TASK DIRECTIONS
Return all of the data verbatim, dropping any picture.

EXERCISE MATERIALS
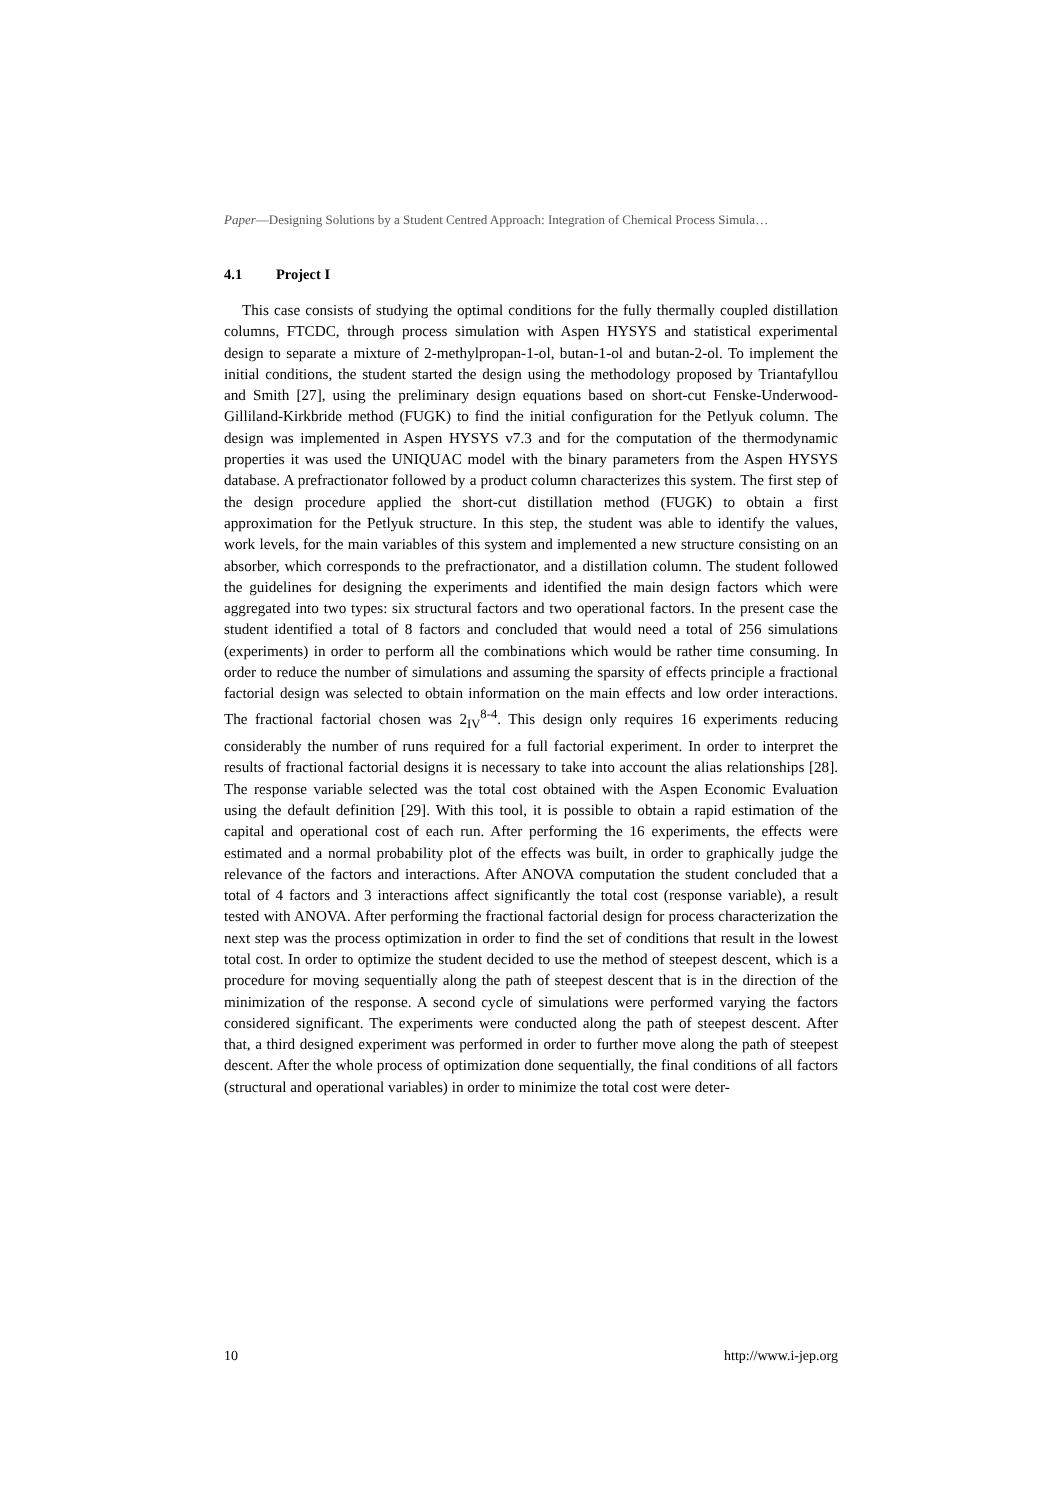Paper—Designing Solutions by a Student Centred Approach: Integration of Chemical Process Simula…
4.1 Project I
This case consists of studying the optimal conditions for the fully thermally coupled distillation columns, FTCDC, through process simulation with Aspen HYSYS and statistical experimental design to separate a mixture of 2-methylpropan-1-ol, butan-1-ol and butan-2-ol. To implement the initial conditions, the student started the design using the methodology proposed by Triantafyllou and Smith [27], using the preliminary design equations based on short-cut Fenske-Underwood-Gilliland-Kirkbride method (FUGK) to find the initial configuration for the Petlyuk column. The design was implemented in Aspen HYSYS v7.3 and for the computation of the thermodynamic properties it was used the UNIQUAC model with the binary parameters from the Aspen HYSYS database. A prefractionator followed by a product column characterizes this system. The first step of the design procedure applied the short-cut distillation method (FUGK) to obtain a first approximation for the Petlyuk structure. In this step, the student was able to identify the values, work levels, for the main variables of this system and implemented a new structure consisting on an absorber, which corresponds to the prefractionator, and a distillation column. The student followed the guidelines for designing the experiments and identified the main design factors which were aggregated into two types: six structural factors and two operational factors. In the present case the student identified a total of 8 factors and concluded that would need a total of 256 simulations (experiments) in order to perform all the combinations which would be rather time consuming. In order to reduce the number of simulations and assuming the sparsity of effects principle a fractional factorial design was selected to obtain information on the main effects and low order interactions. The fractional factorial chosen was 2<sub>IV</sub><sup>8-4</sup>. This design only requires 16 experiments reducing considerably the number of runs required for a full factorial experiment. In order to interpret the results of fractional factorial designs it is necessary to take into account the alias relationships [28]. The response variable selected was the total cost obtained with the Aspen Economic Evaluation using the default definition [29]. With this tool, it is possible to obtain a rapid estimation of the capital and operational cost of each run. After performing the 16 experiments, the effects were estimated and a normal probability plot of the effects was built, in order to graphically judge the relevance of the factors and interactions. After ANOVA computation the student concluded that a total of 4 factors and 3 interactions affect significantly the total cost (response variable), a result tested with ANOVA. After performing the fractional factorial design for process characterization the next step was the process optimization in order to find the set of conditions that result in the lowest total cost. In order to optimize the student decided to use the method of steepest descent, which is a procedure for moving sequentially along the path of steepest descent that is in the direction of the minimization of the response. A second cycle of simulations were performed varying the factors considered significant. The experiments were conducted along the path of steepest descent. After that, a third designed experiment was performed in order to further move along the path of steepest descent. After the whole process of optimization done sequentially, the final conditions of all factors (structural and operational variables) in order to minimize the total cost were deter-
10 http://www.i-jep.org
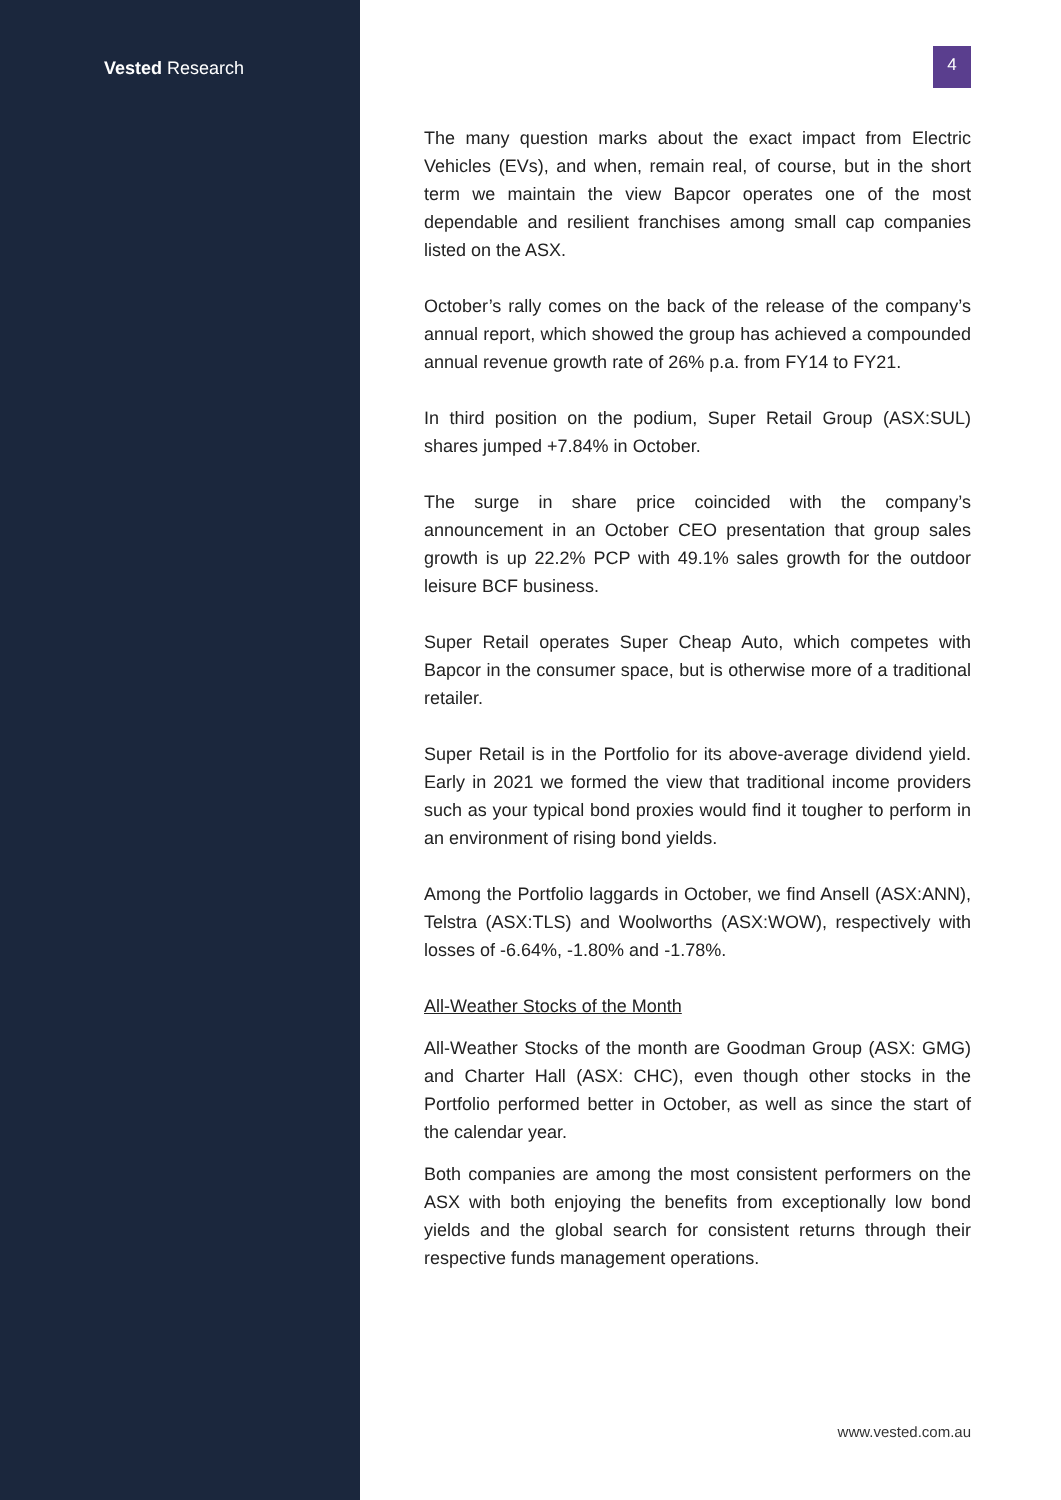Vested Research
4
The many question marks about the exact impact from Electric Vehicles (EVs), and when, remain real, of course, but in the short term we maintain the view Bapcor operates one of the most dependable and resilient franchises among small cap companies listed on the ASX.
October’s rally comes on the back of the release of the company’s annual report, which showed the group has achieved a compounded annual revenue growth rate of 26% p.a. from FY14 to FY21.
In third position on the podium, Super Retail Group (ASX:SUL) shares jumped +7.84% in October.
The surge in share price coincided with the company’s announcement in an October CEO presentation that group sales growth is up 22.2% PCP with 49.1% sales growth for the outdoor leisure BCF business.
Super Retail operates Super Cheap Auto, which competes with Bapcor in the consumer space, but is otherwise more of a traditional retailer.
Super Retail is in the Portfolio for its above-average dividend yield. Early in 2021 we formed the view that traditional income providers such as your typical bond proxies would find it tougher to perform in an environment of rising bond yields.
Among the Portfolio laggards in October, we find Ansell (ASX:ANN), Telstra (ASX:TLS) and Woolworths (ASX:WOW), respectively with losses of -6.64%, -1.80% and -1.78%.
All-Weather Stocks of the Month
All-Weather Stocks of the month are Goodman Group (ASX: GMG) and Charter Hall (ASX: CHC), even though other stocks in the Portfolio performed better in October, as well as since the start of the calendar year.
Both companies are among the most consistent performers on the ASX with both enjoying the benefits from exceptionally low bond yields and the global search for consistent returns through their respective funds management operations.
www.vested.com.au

SOLUTION TO THE PROBLEM
Paper—Designing Solutions by a Student Centred Approach: Integration of Chemical Process Simula…
4.1 Project I
This case consists of studying the optimal conditions for the fully thermally coupled distillation columns, FTCDC, through process simulation with Aspen HYSYS and statistical experimental design to separate a mixture of 2-methylpropan-1-ol, butan-1-ol and butan-2-ol. To implement the initial conditions, the student started the design using the methodology proposed by Triantafyllou and Smith [27], using the preliminary design equations based on short-cut Fenske-Underwood-Gilliland-Kirkbride method (FUGK) to find the initial configuration for the Petlyuk column. The design was implemented in Aspen HYSYS v7.3 and for the computation of the thermodynamic properties it was used the UNIQUAC model with the binary parameters from the Aspen HYSYS database. A prefractionator followed by a product column characterizes this system. The first step of the design procedure applied the short-cut distillation method (FUGK) to obtain a first approximation for the Petlyuk structure. In this step, the student was able to identify the values, work levels, for the main variables of this system and implemented a new structure consisting on an absorber, which corresponds to the prefractionator, and a distillation column. The student followed the guidelines for designing the experiments and identified the main design factors which were aggregated into two types: six structural factors and two operational factors. In the present case the student identified a total of 8 factors and concluded that would need a total of 256 simulations (experiments) in order to perform all the combinations which would be rather time consuming. In order to reduce the number of simulations and assuming the sparsity of effects principle a fractional factorial design was selected to obtain information on the main effects and low order interactions. The fractional factorial chosen was 2<sub>IV</sub><sup>8-4</sup>. This design only requires 16 experiments reducing considerably the number of runs required for a full factorial experiment. In order to interpret the results of fractional factorial designs it is necessary to take into account the alias relationships [28]. The response variable selected was the total cost obtained with the Aspen Economic Evaluation using the default definition [29]. With this tool, it is possible to obtain a rapid estimation of the capital and operational cost of each run. After performing the 16 experiments, the effects were estimated and a normal probability plot of the effects was built, in order to graphically judge the relevance of the factors and interactions. After ANOVA computation the student concluded that a total of 4 factors and 3 interactions affect significantly the total cost (response variable), a result tested with ANOVA. After performing the fractional factorial design for process characterization the next step was the process optimization in order to find the set of conditions that result in the lowest total cost. In order to optimize the student decided to use the method of steepest descent, which is a procedure for moving sequentially along the path of steepest descent that is in the direction of the minimization of the response. A second cycle of simulations were performed varying the factors considered significant. The experiments were conducted along the path of steepest descent. After that, a third designed experiment was performed in order to further move along the path of steepest descent. After the whole process of optimization done sequentially, the final conditions of all factors (structural and operational variables) in order to minimize the total cost were deter-
10 http://www.i-jep.org
Vested Research
4
The many question marks about the exact impact from Electric Vehicles (EVs), and when, remain real, of course, but in the short term we maintain the view Bapcor operates one of the most dependable and resilient franchises among small cap companies listed on the ASX.
October’s rally comes on the back of the release of the company’s annual report, which showed the group has achieved a compounded annual revenue growth rate of 26% p.a. from FY14 to FY21.
In third position on the podium, Super Retail Group (ASX:SUL) shares jumped +7.84% in October.
The surge in share price coincided with the company’s announcement in an October CEO presentation that group sales growth is up 22.2% PCP with 49.1% sales growth for the outdoor leisure BCF business.
Super Retail operates Super Cheap Auto, which competes with Bapcor in the consumer space, but is otherwise more of a traditional retailer.
Super Retail is in the Portfolio for its above-average dividend yield. Early in 2021 we formed the view that traditional income providers such as your typical bond proxies would find it tougher to perform in an environment of rising bond yields.
Among the Portfolio laggards in October, we find Ansell (ASX:ANN), Telstra (ASX:TLS) and Woolworths (ASX:WOW), respectively with losses of -6.64%, -1.80% and -1.78%.
All-Weather Stocks of the Month
All-Weather Stocks of the month are Goodman Group (ASX: GMG) and Charter Hall (ASX: CHC), even though other stocks in the Portfolio performed better in October, as well as since the start of the calendar year.
Both companies are among the most consistent performers on the ASX with both enjoying the benefits from exceptionally low bond yields and the global search for consistent returns through their respective funds management operations.
www.vested.com.au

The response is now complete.